= QUESTIONS TO ANSWER =
**1.** List every file that the dirstate message says the original plan would have split the dirstate into.
**2.** Answer each question from the dirstate message, putting each answer on its own line with the matching letter:
(a) Who has been working with Raphaël Gomès on the new version of the dirstate?
(b) Where did Kyle Lippincott think the third file could be stored instead of being replicated?
(c) What structure will the new format have?
**3.** Reproduce the part of the dirstate message that begins with the words containing "Re: Call for" and ends with "the format soon.".

Re: Call for comments on new dirstate format contents

Kyle Lippincott Tue, 29 Jun 2021 11:49:15 -0700

On Mon, Jun 28, 2021 at 2:50 AM Raphaël Gomès <raphael.go...@octobus.net>
wrote:


> Hello all,
>
> As you probably know my colleagues at Octobus and I have been working on
> a new version of the dirstate, and we're coming pretty close to
> something usable in production, so we need to freeze the format soon.
> This email is not meant to discuss the exact byte-per-byte layout
> details of the format, but rather its contents: what do you think should
> be included (or at least have space reserved for) in the new version?
>
> We have already discussed this at previous sprints and various other
> discussion channels, but I thought it'd be better to give a "last call"
> chance for people to get their voices heard.
>
> I remember Google people saying they'd like to separate information that
> is frequently written to a separate file to help with their filesystem
> shenanigans. What exactly would be the plan and can we do it easily? I
> may be pessimistic, but this looks like it would require a lot of work
> which (so far) no one wants to sponsor, though I'm happy to be proven
> wrong either way.
>

The original thinking had been that we'd have two or three files:
1. p1/p2
2. anything the user did (`hg mv/cp/add/rm`)
3. anything hg can generate in `hg debugrebuilddirstate`

The thinking was that #3 could either be generated by the filesystem
itself, or if there was a network write race (when using filesystems like
our internal CitC filesystem, or maybe with things like NFS, if it can
determine write races, I'm honestly not sure...) it could either just let
one side win arbitrarily.

After learning more, neither of those really work for us. Our virtual
filesystem is "dumb" - it honestly knows very little about the files it's
being asked to store, so it would be a huge change to have it track enough
information to feasibly produce something that could replace the data in #3
above. Additionally, in the network write race scenario, letting one side
win arbitrarily just opens you up to dirstate corruption, which is not a
place anyone wants to be in. :) In the network write race case, we could
teach the virtual filesystem server to delete/poison the file (triggering a
dirstate rebuild on the next command), but it's probably not worthwhile at
this point.

I was then thinking that we could just store #3 "where it belongs", in
.hg/wcache, and just not replicate it. That still opens you up for dirstate
corruption issues (modify the working directory on machine A, and then use
it on machine B - we still need some way of telling machine B it's out of
date; that could be a timestamp in the non-cache part of the dirstate, I
guess?).


> To Matt Harbison: you said something about storing exec bit and symlink
> info explicitly to help platforms like Windows that don't have them,
> could you please elaborate?
>
> As a general recap (and to help understand some decisions), the new
> format will be an append-only tree with no stem compression for
> performance reasons.

= Items from a dataset =
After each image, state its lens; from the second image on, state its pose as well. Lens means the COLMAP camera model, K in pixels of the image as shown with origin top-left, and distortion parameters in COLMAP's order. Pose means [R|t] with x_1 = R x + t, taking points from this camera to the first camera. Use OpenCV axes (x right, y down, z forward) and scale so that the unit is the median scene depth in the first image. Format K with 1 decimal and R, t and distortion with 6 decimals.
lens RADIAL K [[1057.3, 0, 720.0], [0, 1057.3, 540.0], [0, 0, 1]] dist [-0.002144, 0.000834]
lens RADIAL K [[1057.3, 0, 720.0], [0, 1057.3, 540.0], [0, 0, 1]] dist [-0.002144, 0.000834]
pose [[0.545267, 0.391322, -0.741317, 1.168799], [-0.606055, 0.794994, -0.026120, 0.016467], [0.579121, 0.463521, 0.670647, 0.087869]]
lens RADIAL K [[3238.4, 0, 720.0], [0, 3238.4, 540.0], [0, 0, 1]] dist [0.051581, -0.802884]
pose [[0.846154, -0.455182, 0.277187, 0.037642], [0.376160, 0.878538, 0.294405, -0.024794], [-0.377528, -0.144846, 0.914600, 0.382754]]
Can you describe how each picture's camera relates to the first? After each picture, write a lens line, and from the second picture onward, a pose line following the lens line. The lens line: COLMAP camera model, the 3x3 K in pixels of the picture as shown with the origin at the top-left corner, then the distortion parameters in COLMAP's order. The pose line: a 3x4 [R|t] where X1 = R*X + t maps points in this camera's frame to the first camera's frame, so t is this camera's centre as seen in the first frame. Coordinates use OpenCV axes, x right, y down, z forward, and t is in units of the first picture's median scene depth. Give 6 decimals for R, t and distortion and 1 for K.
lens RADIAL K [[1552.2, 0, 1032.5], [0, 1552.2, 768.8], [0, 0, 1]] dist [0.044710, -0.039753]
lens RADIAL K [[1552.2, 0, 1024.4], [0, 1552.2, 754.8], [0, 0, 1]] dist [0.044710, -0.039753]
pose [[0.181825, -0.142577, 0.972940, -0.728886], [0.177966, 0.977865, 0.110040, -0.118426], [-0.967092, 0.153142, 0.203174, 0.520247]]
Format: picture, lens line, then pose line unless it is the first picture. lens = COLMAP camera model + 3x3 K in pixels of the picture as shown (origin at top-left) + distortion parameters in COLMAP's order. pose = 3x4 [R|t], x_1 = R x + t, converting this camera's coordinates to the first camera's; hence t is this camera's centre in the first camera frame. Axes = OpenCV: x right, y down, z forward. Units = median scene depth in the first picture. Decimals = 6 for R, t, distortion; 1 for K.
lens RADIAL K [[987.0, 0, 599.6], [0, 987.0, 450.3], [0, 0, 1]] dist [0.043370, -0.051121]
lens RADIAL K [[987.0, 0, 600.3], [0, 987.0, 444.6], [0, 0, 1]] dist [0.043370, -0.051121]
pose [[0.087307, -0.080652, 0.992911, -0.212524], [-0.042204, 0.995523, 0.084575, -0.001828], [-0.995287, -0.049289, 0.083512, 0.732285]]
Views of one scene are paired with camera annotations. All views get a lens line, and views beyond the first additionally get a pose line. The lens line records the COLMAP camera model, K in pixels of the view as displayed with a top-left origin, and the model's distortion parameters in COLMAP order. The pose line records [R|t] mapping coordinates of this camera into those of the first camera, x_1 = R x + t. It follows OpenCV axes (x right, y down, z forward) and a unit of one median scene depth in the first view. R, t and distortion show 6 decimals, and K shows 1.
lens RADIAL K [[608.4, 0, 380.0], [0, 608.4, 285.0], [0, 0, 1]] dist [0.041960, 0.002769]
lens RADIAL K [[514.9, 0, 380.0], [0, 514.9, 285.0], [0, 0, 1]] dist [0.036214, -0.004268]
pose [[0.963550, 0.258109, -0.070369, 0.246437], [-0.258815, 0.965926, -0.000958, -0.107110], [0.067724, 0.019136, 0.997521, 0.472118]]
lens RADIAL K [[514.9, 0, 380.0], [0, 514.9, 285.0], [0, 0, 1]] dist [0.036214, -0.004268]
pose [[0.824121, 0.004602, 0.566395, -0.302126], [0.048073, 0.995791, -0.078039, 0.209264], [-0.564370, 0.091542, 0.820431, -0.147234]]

= PER-TASK OUTPUTS =
**1.**
1. p1/p2
2. anything the user did (`hg mv/cp/add/rm`)
3. anything hg can generate in `hg debugrebuilddirstate`

**2.**
(a) His colleagues at Octobus.
(b) In .hg/wcache.
(c) An append-only tree with no stem compression.

**3.**
Re: Call for comments on new dirstate format contents

Kyle Lippincott Tue, 29 Jun 2021 11:49:15 -0700

On Mon, Jun 28, 2021 at 2:50 AM Raphaël Gomès <raphael.go...@octobus.net>
wrote:


> Hello all,
>
> As you probably know my colleagues at Octobus and I have been working on
> a new version of the dirstate, and we're coming pretty close to
> something usable in production, so we need to freeze the format soon.